É razoável propor que esse instrumento possa agora servir de apoio para
assegurar a superação da crise emergencial das universidades federais. Não é
difícil perceber que o conhecimento científico e tecnológico e a formação de
recursos humanos qualificados, produto da universidade, têm significado
estratégico para o desenvolvimento econômico, como atesta o aumento da
produtividade e competitividade por ele viabilizado, criando as condições para
saldar o endividamento contraído. Poderia ser considerada, caso não haja outras
fontes, a emissão de bônus da dívida pública que possa assegurar a superação da
crise emergencial das universidades federais Não é difícil perceber que o
produto das universidades, pelo aumento da produtividade que ela gera na economia,
cria condições para pagar a dívida.
• Lei de Incentivo Fiscal
para o ensino superior — o Brasil dispõe de diferentes leis nacionais,
estaduais e municipais de incentivo fiscal, a exemplo, na área de cultura, da
Lei 8.313/91 (Lei Rouanet). De modo análogo, poder-se-ia conceber e implementar
um dispositivo específico destinado à educação superior, tendo por foco a
destinação de recursos para apoiar cursos universitários ofertados pelas
universidades federais. Grandes seriam as vantagens para as universidades
públicas caso fosse dado ao contribuinte o direito de investir na educação
superior em troca de reduções tributárias. As condições de elegibilidade dos
possíveis destinatários do apoio concedido seriam definidas pelo MEC, com base
no recém-instituído instrumento de avaliação e progresso dos cursos ofertados
pelas instituições de ensino superior brasileiras, o chamado IDES (Índice de
Desenvolvimento do Ensino Superior).
• Fundos empresariais para o
ensino superior — todo o desenvolvimento econômico brasileiro, em todas as
áreas, só foi possível graças à universidade. A dinâmica de nossa agricultura
não teria ocorrido sem pesquisas e pessoal de nível superior. No futuro, isso
será ainda mais decisivo.
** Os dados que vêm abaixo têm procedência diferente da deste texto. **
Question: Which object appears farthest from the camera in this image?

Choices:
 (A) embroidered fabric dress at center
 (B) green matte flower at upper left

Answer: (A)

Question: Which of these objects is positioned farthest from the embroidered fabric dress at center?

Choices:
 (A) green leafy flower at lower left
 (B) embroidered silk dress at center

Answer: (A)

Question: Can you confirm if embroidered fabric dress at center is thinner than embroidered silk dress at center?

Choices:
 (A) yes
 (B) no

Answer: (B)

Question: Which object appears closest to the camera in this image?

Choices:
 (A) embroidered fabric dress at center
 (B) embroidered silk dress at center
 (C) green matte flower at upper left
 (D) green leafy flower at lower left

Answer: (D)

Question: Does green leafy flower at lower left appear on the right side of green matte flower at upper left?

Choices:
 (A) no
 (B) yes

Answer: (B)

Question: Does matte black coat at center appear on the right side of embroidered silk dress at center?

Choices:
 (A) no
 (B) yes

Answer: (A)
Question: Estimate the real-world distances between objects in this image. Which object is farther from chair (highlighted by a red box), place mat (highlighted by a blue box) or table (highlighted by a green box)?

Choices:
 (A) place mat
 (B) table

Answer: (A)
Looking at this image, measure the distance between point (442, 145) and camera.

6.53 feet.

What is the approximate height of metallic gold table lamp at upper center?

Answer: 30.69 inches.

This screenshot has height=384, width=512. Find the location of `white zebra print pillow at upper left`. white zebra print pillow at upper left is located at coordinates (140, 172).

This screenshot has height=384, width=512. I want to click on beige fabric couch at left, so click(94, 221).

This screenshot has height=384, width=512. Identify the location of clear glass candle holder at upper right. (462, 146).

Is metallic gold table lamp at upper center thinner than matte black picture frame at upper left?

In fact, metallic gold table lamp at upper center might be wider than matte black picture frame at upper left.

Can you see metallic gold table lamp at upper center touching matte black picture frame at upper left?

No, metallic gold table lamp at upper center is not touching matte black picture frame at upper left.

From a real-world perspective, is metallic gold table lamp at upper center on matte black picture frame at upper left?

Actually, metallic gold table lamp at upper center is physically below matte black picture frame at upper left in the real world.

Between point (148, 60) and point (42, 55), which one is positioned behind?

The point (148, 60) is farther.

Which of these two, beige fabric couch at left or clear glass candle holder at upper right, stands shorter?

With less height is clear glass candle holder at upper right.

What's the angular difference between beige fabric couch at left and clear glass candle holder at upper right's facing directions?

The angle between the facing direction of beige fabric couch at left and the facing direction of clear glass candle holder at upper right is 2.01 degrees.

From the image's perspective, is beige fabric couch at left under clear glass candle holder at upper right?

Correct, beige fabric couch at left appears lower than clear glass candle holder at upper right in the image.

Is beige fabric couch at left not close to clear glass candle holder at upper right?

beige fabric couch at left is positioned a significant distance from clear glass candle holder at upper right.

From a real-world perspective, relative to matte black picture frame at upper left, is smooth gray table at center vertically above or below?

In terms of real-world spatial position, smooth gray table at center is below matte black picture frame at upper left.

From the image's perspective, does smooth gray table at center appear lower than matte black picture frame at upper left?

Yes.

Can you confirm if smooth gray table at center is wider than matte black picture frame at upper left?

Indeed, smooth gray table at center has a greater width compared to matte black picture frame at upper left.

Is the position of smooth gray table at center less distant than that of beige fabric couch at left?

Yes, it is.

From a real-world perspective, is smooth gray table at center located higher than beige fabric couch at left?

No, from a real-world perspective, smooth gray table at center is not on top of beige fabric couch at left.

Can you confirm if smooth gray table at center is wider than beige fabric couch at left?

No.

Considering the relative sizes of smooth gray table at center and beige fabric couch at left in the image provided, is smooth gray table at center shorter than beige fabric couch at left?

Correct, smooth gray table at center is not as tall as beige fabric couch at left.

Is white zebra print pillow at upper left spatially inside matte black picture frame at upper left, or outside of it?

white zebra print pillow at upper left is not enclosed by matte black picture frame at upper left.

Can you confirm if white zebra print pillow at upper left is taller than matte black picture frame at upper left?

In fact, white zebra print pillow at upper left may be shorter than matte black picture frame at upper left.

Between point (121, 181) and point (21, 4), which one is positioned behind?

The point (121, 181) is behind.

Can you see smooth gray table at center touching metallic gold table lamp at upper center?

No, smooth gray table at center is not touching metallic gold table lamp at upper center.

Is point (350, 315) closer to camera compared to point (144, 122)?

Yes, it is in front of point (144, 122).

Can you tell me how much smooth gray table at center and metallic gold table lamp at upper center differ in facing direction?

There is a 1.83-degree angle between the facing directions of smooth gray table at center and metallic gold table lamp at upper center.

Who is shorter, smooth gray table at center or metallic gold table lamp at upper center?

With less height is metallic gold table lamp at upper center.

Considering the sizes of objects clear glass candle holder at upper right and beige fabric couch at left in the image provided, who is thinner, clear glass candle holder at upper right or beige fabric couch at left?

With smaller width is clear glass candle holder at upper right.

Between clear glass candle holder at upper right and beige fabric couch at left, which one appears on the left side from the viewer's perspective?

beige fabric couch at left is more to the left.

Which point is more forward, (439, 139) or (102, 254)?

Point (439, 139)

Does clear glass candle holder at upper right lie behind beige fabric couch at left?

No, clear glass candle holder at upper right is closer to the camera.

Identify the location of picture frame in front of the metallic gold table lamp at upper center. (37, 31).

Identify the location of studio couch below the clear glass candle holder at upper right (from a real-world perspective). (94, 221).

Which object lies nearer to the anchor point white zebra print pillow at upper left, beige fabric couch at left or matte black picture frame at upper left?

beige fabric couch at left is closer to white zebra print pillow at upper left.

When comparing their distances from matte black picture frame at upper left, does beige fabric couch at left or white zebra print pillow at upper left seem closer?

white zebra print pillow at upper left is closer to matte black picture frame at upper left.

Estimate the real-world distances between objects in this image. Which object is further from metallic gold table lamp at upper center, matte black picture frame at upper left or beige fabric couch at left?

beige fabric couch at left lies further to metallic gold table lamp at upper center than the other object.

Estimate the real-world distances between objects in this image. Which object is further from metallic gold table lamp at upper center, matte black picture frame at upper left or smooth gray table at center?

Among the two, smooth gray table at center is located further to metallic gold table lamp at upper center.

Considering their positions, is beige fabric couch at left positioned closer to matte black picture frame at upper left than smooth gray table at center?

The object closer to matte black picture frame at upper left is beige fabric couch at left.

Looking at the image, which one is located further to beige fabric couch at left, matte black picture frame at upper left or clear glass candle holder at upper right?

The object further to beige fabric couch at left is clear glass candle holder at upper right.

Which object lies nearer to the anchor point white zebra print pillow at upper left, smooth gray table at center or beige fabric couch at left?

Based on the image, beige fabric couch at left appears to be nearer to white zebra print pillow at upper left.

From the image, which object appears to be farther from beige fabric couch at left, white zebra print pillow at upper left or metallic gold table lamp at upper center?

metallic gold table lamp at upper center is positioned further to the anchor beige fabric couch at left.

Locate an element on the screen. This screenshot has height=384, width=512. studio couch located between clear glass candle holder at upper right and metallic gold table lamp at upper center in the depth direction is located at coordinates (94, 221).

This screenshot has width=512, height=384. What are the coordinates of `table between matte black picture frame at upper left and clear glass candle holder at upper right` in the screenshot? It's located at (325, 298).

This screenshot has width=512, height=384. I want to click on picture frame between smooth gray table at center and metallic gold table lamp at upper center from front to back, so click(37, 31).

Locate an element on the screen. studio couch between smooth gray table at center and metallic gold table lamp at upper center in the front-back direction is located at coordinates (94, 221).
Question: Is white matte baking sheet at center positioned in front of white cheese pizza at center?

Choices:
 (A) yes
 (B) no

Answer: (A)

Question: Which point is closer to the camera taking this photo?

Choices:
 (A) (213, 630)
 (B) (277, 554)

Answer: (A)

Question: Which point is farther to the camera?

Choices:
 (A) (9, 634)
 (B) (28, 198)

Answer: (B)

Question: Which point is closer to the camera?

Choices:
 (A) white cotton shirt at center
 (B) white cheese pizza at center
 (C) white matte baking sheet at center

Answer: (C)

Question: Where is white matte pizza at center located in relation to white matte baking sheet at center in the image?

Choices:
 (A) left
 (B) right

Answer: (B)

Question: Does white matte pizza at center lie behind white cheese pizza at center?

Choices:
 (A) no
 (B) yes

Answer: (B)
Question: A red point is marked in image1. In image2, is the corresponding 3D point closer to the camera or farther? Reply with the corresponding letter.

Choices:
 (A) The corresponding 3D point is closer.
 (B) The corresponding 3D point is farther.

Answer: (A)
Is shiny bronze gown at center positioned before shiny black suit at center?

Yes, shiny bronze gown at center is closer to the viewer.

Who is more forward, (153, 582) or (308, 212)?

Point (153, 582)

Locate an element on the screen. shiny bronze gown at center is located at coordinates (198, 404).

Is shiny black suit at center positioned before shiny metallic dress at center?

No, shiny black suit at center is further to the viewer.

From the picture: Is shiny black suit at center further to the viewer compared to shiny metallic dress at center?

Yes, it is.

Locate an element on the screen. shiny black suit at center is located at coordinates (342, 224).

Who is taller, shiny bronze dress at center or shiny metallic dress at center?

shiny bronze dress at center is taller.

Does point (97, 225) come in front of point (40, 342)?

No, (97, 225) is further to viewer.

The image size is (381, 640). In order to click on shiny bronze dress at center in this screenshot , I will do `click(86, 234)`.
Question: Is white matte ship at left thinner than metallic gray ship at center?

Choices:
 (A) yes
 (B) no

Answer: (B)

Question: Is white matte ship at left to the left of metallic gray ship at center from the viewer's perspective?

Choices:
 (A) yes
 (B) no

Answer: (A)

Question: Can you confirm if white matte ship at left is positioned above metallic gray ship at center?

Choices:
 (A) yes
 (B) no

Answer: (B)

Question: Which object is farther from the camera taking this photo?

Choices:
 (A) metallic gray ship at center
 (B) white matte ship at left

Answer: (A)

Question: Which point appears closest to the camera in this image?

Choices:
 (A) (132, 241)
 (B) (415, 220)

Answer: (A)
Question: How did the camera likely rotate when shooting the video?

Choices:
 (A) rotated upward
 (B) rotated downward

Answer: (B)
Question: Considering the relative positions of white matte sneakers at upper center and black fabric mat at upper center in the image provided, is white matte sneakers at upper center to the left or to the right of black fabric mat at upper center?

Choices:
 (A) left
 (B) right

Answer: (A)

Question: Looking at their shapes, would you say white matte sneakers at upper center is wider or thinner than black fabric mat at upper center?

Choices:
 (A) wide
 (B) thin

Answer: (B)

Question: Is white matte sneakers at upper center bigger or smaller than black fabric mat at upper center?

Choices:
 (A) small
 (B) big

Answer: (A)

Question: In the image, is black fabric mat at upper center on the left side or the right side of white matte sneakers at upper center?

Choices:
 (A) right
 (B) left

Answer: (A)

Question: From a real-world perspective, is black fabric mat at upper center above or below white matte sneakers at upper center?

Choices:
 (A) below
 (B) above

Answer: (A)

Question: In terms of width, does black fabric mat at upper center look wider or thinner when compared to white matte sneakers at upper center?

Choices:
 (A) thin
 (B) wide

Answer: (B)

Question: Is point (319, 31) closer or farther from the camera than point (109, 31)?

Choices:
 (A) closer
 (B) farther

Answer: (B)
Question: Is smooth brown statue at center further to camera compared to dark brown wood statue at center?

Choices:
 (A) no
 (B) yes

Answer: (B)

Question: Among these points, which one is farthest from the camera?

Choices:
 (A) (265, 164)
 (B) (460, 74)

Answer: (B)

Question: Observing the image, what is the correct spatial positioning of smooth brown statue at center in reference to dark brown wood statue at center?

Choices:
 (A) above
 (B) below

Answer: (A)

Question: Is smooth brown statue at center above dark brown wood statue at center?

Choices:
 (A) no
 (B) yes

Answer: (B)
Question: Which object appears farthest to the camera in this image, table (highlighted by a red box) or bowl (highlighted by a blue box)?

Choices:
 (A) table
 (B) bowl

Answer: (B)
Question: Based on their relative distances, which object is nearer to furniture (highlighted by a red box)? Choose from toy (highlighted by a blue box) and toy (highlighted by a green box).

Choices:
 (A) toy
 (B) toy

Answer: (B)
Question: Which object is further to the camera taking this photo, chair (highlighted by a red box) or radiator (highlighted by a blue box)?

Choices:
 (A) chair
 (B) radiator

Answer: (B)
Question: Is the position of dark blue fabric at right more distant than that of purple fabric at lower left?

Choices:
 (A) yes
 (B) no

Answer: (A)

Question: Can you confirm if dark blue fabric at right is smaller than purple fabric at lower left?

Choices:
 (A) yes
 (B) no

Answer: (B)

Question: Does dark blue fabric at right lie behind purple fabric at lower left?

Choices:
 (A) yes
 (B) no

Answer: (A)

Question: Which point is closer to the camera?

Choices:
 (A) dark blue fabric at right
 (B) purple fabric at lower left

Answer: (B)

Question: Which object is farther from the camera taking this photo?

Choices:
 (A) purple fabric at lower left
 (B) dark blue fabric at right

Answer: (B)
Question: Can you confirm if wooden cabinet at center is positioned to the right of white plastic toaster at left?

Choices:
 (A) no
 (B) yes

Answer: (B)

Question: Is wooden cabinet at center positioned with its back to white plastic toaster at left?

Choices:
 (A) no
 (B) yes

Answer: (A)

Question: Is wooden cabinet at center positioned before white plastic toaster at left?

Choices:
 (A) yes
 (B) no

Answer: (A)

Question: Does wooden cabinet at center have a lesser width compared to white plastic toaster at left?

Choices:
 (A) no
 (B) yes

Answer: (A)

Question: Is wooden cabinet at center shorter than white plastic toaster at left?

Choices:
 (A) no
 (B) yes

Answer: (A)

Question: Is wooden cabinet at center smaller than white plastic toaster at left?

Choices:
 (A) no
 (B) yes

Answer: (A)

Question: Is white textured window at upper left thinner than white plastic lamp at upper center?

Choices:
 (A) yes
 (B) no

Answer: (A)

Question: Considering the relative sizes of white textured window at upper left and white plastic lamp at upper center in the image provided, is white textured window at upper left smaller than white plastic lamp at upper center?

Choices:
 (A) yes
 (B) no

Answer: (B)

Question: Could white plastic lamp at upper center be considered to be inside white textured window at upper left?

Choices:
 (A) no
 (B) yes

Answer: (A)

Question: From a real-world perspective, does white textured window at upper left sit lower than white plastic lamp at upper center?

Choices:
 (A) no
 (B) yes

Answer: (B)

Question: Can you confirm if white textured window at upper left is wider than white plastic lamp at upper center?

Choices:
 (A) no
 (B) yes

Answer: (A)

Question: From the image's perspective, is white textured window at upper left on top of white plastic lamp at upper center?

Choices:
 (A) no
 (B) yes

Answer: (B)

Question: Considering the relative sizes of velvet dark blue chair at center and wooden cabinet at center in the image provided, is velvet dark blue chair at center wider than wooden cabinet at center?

A quebra da universidade levará à quebra do desenvolvimento
da produção. Seria do interesse de todos a criação de Fundos Empresariais para
o Ensino Superior, nos moldes dos Fundos Setoriais que apóiam as pesquisas com
recursos dos Fundos de Pensão. Eles poderiam ser usados para financiar o
funcionamento das universidades federais, dando-lhes possibilidades de
desenvolvimento de ciência e tecnologia.
• Abrir às universidades a
possibilidade de utilizar recursos oriundos de um possível acordo, atualmente
em discussão, para viabilizar a troca da dívida por investimentos na educação,
poderia ser urna opção. Essa idéia foi aprovada em reuniões bilaterais e
multilaterais de Chefes de Estado Latino-americanos e Ibero-americanos, e prevê
o uso desses recursos apenas para a educação básica. Nada impediria que parte
dos recursos se destinassem à educação superior.